Eduard Batlle is ICREA Senior Research Professor, Head of the Colorectal Cancer laboratory and Coordinator of the Oncology program at the Institute for Research in Biomedicine (IRB Barcelona, Spain), since 2004.
1993 BSc. Universitat de Barcelona.
1994-1999 PhD fellow at Institut Municipal de Investigació Mèdica (IMIM).
1999 Associate professor in Biochemistry –Life Sciences at the Pompeu Fabra University, Barcelona.
1999- 2000 PostDoctoral Fellow at Miguel Beato’s group- Institut für Molekularbiologie und Tumorforschung, Marburg. Germany.
2000-2004: PostDoctoral Fellow at Hans Clevers Lab, Netherlands Institute for Developmental Biology, Utrecht, NL.

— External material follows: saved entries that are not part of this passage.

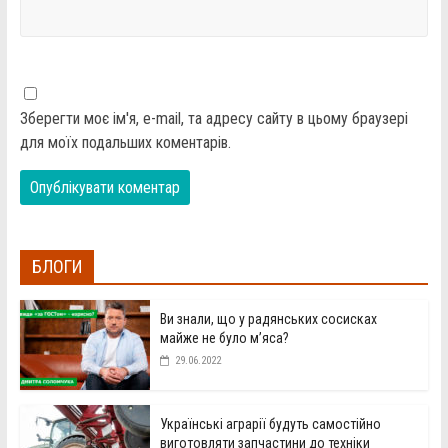
Зберегти моє ім'я, e-mail, та адресу сайту в цьому браузері
для моїх подальших коментарів.
БЛОГИ
Ви знали, що у радянських сосисках
майже не було м’яса?
29.06.2022
Українські аграрії будуть самостійно
виготовляти запчастини до техніки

ERC-Proof of Concept (2018)
ERC-Advance Grant (2013)
ERC-Proof of Concept (2014)
ERC- Starting Grant (2007)
Medalla de la Fundación Internacional Olof Palme (2018)
Fundación Francisco Cobos Award (2017)
Fundación Carmen y Severo Ochoa Award (2016)
Lilly Foundation National Award (2016)
XI Premio Ciencias de la Salud Fundación Caja Rural de Granada (2015)
EACR-Pezcoller Award (2014)
Josef Steiner Cancer Research Award (2013)
Drs. Diz Pintado Award (2013)
Banc de Sabadell Award for Biomedical Research (2010)
Debiopharm Life science award (2006)
The research activity of the Batlle Lab is focused on the characterization of the mechanisms that drive colorectal cancer. The group pioneered research connecting the biology of intestinal stem cells with that of their tumor counterparts, the so-called cancer stem cells (Batlle et al., Cell 2002; Merlos-Suarez et al., Cell Stem Cell 2011, Jung et al., Nat Med 2011; Whissell et al., Nat Cell Biol 2014; Barriga et al., Cell Stem Cell 2017). More recently, we have developed a strong interest in the mechanisms that drive metastatic dissemination of the disease, which has led to the discovery of a critical role of the tumor microenvironment on metastasis formation. A TGF-beta altered stroma segregates with poor prognosis and disease relapse in colorectal cancer (Calon et al., Cancer Cell 2012; Calon et al., Nature Genetics 2015). Moreover we have described how TGF-beta drives immune evasion and resistance to checkpoint therapies in CRC, providing a rationale for new therapy combinations for the treatment of metastatic CRC which are soon going to be tested in clinical trials (Tauriello et al., Nature 2018). In addition, these discoveries represent the basis for translational projects aiming to improve diagnosis and treatment of CRC patients. Our previous works on EPH signaling founded the field of research on EPHs and ephrins in cancer (Batlle et al., Nature 2005; Cortina et al., Nature Genetics 2007; Solanas et al., Nat Cell Biol 2011). In addition, we originally discovered the transcription factor Snail as a suppressor of E-cadherin expression in tumor cells, a discovery that founded the research field on Epithelial to Mesenchymal Transition (EMT) in cancer (Batlle et al, Nat Cell Biol 2000).